REQUIRED ACTION:
Go through the entries and list each line that contains the word "Nevzat".

[[ MATERIAL PROVIDED open ]]

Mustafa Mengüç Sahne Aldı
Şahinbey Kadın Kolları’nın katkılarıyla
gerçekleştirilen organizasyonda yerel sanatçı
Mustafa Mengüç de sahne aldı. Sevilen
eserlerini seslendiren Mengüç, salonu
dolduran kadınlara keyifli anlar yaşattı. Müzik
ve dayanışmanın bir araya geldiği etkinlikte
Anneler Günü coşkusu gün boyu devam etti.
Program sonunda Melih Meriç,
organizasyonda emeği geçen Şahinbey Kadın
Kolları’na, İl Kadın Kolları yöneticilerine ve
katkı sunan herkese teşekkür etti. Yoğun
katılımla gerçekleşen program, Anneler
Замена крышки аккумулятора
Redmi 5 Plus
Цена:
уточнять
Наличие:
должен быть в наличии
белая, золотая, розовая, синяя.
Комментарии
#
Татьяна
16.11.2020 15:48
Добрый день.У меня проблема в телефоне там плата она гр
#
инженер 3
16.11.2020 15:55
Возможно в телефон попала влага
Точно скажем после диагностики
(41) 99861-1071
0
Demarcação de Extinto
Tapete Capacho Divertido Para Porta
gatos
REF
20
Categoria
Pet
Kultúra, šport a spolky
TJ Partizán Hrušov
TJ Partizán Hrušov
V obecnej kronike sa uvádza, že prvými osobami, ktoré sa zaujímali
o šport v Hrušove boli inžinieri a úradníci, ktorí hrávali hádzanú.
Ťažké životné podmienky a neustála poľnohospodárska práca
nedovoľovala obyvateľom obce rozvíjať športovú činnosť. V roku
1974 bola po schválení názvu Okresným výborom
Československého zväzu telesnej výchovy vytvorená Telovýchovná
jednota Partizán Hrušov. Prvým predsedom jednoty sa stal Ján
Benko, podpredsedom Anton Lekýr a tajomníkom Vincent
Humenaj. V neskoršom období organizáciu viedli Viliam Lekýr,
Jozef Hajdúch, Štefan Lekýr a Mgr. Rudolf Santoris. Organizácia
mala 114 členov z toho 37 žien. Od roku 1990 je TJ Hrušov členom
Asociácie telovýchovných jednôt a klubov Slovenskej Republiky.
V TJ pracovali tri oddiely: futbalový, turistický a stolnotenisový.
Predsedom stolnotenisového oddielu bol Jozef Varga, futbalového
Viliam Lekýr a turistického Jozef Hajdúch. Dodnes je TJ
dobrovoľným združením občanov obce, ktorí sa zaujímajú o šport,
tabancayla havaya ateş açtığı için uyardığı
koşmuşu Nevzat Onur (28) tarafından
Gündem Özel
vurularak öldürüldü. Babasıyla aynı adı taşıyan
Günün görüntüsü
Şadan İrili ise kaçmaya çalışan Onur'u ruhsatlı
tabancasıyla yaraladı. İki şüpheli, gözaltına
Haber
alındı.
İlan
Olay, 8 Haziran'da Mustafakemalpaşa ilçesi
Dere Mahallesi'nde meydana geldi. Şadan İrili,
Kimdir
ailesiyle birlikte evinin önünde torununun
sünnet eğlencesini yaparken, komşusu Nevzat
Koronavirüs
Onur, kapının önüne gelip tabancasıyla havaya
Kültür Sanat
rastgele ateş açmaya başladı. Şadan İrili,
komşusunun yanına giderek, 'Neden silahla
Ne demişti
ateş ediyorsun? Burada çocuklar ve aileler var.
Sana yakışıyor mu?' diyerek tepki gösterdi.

[[ MATERIAL PROVIDED closed ]]

TASK OUTPUT:
koşmuşu Nevzat Onur (28) tarafından
sünnet eğlencesini yaparken, komşusu Nevzat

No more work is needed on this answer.